╔══

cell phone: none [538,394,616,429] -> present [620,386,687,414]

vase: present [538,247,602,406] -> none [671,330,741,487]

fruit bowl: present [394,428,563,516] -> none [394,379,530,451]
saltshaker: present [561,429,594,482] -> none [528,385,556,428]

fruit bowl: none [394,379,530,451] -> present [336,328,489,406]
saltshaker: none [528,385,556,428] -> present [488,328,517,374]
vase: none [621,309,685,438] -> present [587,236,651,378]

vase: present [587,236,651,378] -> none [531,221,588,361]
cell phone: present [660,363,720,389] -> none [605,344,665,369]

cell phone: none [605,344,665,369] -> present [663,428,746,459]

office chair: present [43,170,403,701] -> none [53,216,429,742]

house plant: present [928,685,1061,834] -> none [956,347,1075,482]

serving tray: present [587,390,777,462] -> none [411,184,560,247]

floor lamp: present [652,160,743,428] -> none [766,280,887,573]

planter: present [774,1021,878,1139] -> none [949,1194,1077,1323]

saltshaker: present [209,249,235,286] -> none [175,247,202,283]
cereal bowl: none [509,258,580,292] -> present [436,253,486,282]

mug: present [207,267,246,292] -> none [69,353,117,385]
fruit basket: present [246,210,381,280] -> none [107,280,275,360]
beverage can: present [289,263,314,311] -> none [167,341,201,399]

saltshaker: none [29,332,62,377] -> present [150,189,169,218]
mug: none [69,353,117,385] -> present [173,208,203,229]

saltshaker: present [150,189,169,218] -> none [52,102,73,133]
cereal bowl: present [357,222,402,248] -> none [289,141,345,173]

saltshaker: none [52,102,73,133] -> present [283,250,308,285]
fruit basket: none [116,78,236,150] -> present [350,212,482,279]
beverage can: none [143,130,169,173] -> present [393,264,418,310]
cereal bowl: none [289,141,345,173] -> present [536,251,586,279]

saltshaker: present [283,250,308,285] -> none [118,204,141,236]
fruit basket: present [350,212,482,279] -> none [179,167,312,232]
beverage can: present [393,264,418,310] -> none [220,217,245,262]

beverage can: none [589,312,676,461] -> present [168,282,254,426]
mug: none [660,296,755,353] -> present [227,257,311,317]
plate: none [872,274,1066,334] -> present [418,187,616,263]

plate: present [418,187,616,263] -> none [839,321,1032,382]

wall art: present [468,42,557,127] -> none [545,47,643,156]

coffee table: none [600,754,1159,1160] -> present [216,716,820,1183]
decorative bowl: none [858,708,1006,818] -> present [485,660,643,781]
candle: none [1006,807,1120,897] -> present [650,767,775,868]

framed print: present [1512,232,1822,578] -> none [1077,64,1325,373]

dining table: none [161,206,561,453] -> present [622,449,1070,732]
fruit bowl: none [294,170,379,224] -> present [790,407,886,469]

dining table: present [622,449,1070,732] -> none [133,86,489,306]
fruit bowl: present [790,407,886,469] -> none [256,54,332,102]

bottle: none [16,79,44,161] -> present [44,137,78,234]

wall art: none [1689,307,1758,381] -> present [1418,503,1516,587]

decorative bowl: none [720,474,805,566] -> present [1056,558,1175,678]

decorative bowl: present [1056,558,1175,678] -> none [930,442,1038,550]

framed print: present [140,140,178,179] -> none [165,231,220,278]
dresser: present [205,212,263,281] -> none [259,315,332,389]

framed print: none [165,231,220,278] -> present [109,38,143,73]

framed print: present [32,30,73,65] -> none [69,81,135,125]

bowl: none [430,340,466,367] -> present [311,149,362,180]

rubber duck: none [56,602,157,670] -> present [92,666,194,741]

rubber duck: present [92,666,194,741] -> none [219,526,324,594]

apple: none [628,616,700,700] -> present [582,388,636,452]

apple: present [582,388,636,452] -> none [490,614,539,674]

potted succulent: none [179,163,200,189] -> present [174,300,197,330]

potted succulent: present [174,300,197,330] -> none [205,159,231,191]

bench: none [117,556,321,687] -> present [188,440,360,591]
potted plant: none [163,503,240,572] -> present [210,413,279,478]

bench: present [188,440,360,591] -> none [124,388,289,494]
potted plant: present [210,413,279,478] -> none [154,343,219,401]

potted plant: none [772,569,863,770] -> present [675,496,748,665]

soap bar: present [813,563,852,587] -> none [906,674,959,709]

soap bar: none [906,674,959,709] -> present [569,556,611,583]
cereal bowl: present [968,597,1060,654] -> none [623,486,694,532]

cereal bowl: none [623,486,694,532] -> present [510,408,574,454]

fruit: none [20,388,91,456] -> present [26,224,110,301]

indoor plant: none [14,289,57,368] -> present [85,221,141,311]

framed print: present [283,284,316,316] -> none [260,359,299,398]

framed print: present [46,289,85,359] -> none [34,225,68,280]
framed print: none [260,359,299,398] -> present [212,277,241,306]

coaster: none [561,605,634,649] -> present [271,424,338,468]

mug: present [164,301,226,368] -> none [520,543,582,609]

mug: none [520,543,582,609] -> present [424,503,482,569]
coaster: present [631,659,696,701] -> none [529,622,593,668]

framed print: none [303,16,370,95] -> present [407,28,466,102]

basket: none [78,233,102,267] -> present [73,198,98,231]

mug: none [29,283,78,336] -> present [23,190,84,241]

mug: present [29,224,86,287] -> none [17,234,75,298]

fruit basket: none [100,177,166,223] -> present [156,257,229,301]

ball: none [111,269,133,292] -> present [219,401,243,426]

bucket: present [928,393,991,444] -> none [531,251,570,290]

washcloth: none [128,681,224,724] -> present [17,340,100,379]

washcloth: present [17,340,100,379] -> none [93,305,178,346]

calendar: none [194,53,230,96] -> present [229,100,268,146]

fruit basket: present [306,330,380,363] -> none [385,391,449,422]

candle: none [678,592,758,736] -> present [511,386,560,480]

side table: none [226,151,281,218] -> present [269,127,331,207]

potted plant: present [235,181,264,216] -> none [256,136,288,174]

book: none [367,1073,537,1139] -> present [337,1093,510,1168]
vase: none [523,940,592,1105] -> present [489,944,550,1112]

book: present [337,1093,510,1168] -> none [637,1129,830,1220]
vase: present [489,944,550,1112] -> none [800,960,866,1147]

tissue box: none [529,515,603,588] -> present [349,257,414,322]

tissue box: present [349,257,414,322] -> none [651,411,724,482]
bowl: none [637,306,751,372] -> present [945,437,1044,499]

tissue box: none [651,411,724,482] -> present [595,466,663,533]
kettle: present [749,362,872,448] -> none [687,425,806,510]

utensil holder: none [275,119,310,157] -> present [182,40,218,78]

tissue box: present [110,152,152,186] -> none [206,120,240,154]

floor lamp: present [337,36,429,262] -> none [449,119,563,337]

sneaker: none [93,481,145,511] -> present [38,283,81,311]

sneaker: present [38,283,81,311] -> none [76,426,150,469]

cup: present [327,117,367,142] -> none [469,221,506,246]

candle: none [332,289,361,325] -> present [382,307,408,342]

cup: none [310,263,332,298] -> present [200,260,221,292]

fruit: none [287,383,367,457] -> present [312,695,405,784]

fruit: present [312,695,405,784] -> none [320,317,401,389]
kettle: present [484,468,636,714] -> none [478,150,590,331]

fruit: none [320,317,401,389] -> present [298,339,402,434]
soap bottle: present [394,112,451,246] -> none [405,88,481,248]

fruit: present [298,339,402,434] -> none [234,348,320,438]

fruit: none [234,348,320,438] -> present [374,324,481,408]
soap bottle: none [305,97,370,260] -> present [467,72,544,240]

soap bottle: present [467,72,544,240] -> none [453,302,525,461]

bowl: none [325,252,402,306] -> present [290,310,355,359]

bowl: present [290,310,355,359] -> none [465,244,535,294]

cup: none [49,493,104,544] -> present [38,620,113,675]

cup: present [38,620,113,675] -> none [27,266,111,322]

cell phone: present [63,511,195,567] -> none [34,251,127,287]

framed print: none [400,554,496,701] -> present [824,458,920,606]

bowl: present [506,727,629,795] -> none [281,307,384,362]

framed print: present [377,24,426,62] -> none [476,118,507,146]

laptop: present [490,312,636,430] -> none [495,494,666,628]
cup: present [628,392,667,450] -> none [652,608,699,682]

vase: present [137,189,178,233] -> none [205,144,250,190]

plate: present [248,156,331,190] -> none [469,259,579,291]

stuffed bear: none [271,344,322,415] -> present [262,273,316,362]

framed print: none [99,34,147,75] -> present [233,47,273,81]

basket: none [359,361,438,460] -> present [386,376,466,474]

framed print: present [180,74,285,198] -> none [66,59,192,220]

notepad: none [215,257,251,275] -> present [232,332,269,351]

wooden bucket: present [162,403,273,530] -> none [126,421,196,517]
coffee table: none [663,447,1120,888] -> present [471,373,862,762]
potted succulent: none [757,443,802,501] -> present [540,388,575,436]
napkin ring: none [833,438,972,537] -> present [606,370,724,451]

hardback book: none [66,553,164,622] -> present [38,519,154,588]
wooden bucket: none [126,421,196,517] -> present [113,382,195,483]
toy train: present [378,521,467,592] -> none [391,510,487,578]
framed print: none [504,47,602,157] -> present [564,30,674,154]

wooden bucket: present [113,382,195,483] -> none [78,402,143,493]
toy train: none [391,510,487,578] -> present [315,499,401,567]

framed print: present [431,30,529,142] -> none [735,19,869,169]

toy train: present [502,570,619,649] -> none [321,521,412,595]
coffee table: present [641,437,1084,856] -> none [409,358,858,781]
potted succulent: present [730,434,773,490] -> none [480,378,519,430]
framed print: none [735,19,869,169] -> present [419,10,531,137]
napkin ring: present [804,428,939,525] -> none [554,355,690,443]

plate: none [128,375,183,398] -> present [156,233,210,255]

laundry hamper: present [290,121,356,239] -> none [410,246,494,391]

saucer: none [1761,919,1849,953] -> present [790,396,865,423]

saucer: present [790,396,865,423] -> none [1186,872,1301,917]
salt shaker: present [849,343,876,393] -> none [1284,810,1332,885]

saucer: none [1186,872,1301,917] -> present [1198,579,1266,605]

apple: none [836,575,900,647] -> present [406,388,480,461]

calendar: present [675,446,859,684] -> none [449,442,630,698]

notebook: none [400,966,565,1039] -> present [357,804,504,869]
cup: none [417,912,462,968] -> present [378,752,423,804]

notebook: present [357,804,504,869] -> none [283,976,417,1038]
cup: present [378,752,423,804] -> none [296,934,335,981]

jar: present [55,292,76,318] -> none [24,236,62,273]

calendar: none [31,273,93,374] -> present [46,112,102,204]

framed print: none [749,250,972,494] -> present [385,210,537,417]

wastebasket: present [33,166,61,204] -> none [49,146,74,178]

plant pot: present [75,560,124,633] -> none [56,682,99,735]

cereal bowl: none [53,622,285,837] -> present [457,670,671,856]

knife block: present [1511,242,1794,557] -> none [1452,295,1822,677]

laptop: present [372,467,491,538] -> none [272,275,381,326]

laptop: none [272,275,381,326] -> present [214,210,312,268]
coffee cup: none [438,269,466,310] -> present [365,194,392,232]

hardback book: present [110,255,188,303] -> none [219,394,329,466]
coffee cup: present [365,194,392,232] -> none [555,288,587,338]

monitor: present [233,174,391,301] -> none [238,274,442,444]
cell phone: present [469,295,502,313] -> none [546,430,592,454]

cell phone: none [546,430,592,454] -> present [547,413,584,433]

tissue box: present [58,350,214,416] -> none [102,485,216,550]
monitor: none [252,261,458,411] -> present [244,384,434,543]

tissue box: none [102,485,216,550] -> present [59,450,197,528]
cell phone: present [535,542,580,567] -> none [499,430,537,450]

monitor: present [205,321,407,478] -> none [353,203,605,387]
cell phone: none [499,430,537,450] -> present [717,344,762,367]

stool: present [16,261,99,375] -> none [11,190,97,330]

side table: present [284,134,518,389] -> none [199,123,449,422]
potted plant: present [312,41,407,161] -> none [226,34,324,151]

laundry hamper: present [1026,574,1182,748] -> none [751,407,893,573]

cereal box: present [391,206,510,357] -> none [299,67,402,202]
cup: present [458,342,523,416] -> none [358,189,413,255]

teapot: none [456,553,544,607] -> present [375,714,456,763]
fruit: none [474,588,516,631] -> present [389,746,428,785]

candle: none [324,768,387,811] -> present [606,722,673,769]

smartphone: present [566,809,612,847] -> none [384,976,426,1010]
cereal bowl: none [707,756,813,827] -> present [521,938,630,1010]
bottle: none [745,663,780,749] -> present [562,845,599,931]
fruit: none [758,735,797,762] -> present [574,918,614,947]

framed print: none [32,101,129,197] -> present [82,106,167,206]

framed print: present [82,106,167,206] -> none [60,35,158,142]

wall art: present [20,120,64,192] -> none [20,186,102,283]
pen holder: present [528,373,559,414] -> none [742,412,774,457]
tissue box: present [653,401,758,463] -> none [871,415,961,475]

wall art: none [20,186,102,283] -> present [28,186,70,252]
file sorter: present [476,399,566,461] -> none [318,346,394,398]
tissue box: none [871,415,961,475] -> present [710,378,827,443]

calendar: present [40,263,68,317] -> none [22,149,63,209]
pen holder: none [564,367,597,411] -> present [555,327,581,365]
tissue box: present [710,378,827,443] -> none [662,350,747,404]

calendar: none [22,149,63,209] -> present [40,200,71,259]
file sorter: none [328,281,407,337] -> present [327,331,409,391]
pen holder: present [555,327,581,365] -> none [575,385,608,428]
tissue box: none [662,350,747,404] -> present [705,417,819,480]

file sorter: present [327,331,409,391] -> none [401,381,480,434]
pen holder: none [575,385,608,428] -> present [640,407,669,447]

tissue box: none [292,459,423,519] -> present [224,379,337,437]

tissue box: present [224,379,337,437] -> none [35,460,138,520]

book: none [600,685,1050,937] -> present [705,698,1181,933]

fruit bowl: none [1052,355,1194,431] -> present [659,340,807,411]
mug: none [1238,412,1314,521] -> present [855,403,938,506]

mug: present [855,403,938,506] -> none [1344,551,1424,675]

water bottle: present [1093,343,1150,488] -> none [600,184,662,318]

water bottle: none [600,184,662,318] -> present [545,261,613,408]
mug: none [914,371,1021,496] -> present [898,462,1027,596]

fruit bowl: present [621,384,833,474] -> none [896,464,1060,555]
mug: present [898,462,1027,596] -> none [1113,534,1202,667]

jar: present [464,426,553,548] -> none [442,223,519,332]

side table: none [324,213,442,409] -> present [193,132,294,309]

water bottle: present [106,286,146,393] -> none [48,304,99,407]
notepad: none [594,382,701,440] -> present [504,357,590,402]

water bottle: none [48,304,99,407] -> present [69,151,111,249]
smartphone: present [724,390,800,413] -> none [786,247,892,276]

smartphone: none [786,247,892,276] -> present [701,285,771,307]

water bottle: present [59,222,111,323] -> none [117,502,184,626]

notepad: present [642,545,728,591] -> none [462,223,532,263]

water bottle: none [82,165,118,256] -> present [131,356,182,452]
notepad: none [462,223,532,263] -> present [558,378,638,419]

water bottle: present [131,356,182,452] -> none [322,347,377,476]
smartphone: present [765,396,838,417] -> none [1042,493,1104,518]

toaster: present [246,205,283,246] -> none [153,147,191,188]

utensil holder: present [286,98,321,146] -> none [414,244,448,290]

╚══

Take the stretch of lines above from the one containing "laundry hamper: present [1026,574,1182,748]" through the one containing "tissue box: none [871,415,961,475]" and repeat it exactly, adding no other line.

laundry hamper: present [1026,574,1182,748] -> none [751,407,893,573]

cereal box: present [391,206,510,357] -> none [299,67,402,202]
cup: present [458,342,523,416] -> none [358,189,413,255]

teapot: none [456,553,544,607] -> present [375,714,456,763]
fruit: none [474,588,516,631] -> present [389,746,428,785]

candle: none [324,768,387,811] -> present [606,722,673,769]

smartphone: present [566,809,612,847] -> none [384,976,426,1010]
cereal bowl: none [707,756,813,827] -> present [521,938,630,1010]
bottle: none [745,663,780,749] -> present [562,845,599,931]
fruit: none [758,735,797,762] -> present [574,918,614,947]

framed print: none [32,101,129,197] -> present [82,106,167,206]

framed print: present [82,106,167,206] -> none [60,35,158,142]

wall art: present [20,120,64,192] -> none [20,186,102,283]
pen holder: present [528,373,559,414] -> none [742,412,774,457]
tissue box: present [653,401,758,463] -> none [871,415,961,475]

wall art: none [20,186,102,283] -> present [28,186,70,252]
file sorter: present [476,399,566,461] -> none [318,346,394,398]
tissue box: none [871,415,961,475] -> present [710,378,827,443]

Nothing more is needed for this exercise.